How to verify these series expansions? We know that $$ x - \frac{x^2}{2} + \frac{x^3}{3} - \frac{x^4}{4} + \frac{x^5}{5} - \cdots (-1)^n \frac{x^{n+1}}{n+1} + \cdots = \log (1+x) $$ whenever $-1<x<1$. What can we say if $x=1$? 
That is, does the series $$ 1 - \frac{1}{2} + \frac{1}{3} - \frac{1}{4} + \frac{1}{5} - \cdots (-1)^n \frac{1}{n+1} + \cdots $$ converge to $\log 2$? If so, how to prove this fact rigorously? 
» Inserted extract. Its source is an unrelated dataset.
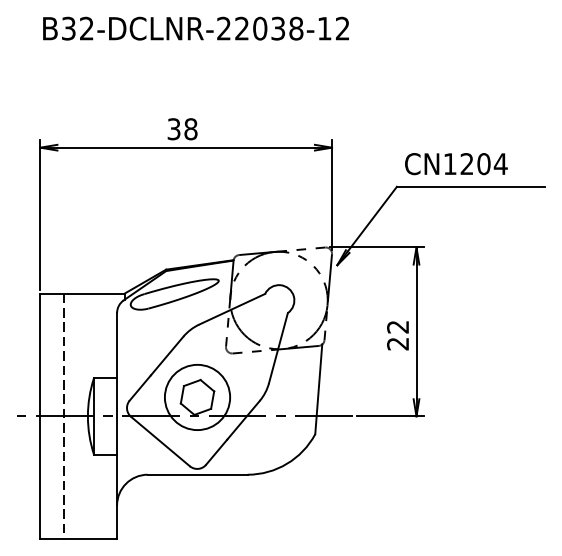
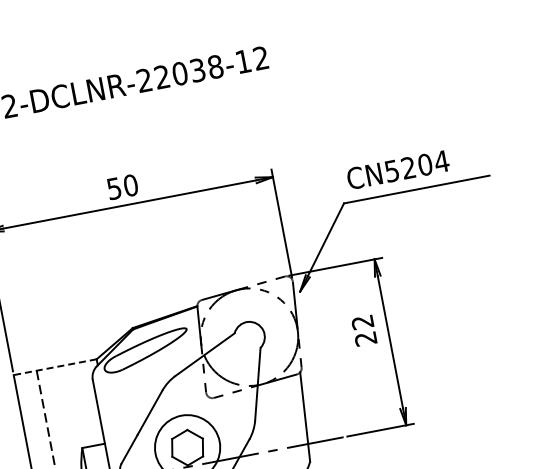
text: (182, 128) -> (122, 186), 38 -> 50
text: (450, 164) -> (392, 171), CN1204 -> CN5204
line: (82, 293) -> (55, 367), solid -> dashed
text: (397, 335) -> (363, 330), moved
And what about the behavior of the series $$ x - \frac{x^3}{3} + \frac{x^5}{5} - \frac{x^7}{7} + \frac{x^9}{9} - \cdots (-1)^n \frac{x^{2n+1}}{2n+1} + \cdots, $$
which converges to $\arctan x$ for $-1<x<1$, at the points $x = \pm 1$? 
 A: Daniel's comment already has the solution: since
$$\sum_{n=1}^\infty \frac{(-1)^{n-1}}n$$
converges (Leibniz series) and the power series
$$\sum_{n=1}^\infty\frac{(-1)^{n-1}x^n}n=f(x)$$
converges for $\,|x|<1\,$ to a function $\,f(x)\;$ , then Abel's Theorem gives us
$$\lim_{x\to 1^-}f(x)=\sum_{n=1}^\infty \frac{(-1)^{n-1}}n$$
from here, the sum of the above series indeed is 
$$\lim_{x\to 1^-}\log(1+x)=\log2\;$$ since, of course, $\,f(x)=\log(1+x)\;$
A: Note that for $x\lt1$
$$
\frac{x^{2k-1}}{2k-1}-\frac{x^{2k}}{2k}\gt0
$$
and
$$
\frac{\mathrm{d}}{\mathrm{d}x}\left(\frac{x^{2k-1}}{2k-1}-\frac{x^{2k}}{2k}\right)
=x^{2k-2}-x^{2k-1}\gt0
$$
Thus, as $x\to1^-$,
$$
f(x)=\sum_{k=1}^\infty\left(\frac{x^{2k-1}}{2k-1}-\frac{x^{2k}}{2k}\right)
$$
is a positive series, increasing termwise to
$$
f(1)=\sum_{k=1}^\infty\left(\frac1{2k-1}-\frac1{2k}\right)
$$
which converges. Thus, by dominated convergence,
$$
\lim_{x\to1^-}f(x)=f(1)
$$
The same argument works for
$$
g(x)=\sum_{k=1}^\infty\left(\frac{x^{4k-3}}{4k-3}-\frac{x^{4k-1}}{4k-1}\right)
$$